Since these gas turbines are only used as backup power for the data center, they do not affect the main line connection between the base and the Texas public power grid. Project partner Lancium is responsible for constructing the on-site substation. People familiar with the construction period said that the progress of the substation project is up to standard or even ahead of schedule, ensuring that OpenAI can use up to 1.2 GW of external grid power this summer.

However, sufficient power supply from the grid does not mean that OpenAI and Oracle can be used at full capacity immediately. Engineers need to complete the server chip baking machine test and simultaneously optimize the power supply and cooling system design to complete the debugging of the entire computing cluster before summer. A former engineer involved in the project revealed that earlier this year, the refrigeration unit used to prevent the chip server from overheating and melting down (thermal runaway failure) failed in a low-temperature environment, causing computing power to be interrupted for nearly a full day.

Risks of going off grid

The power consumption of AI computing load fluctuates greatly between milliseconds. Relevant research points out that improper management and control will produce frequency mismatch (harmonic distortion), damage household appliances and substation equipment, and accelerate the loss of the data center's own battery. Once an abnormality in the power grid is detected, the data center will proactively disconnect from the grid to protect itself. In 2024 and 2025, dozens of computer rooms in Virginia’s “data center corridor” went offline twice, almost triggering a regional blackout.

In the summer and autumn of 2024, a crypto mining farm in West Texas continued to cause violent power oscillations in the power grid due to a firmware program defect. The manufacturer rewrote the firmware and the fault was resolved.

Texas power grid operators are highly vigilant about this. According to statistics from GridMonitor, a power grid conference tracking agency, this year alone, the term "power oscillation" was mentioned 80 times in various meetings of the Electric Reliability Council of Texas (ERCOT). The agency is implementing new distortion control regulations, forcing data centers to be equipped with high-precision power buffering and voltage stabilizing systems. The mainstream solution is energy storage batteries, and manufacturers are also simultaneously developing alternative solutions such as small generator sets, capacitors, and fuel cells.

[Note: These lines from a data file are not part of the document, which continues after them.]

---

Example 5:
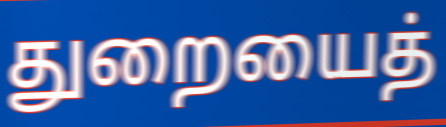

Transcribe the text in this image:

துறையைத்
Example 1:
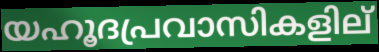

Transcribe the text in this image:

യഹൂദപ്രവാസികളില്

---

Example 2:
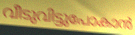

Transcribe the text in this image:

വീടുവിട്ടുപോകാൻ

Another new regulation to be implemented requires data centers to have the ability to ride through grid faults and not to be directly disconnected from the grid in the event of an abnormality. The good news is that the overall design of the new generation park is equipped with a more efficient energy storage buffer battery, and the supporting AI hardware has also been adapted and optimized. Sean James, energy system architect at NVIDIA, said: "NVIDIA continues to optimize the built-in circuitry of servers to improve the ability to buffer power pulses."

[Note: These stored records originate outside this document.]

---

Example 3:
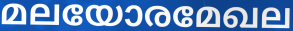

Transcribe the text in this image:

മലയോരമേഖല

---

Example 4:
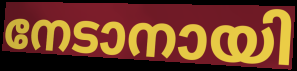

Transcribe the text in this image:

നേടാനായി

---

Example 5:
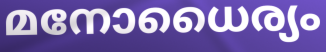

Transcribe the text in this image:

മനോധൈര്യം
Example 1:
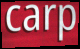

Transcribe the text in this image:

carp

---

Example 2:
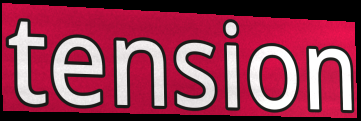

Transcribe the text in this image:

tension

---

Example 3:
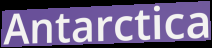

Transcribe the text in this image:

Antarctica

Preventing AI computing power from impacting the power grid has risen to the level of unified supervision in North America. The North American Electric Reliability Corporation (NERC) issued a rare level three warning on May 4, requiring power grid planners to implement core rectification measures before August 3 to prove that the power grid can carry new ultra-large computing loads such as AI data centers.

NERC CEO Jim Robb said: "Silicon Valley has always believed in rapid trial and error, old and new, but this logic does not apply to the power grid - all infrastructure for the operation of society depends on stable power supply. The operation mode of data centers and encrypted mines must ensure the overall reliability of the power grid."

An Oracle spokesperson responded: "Ensuring the stability of the power grid is the core design principle of Oracle's hyperscale data center. The company has deeply cooperated with Lancium and coordinated with local power companies to ensure the safe operation of the power grid."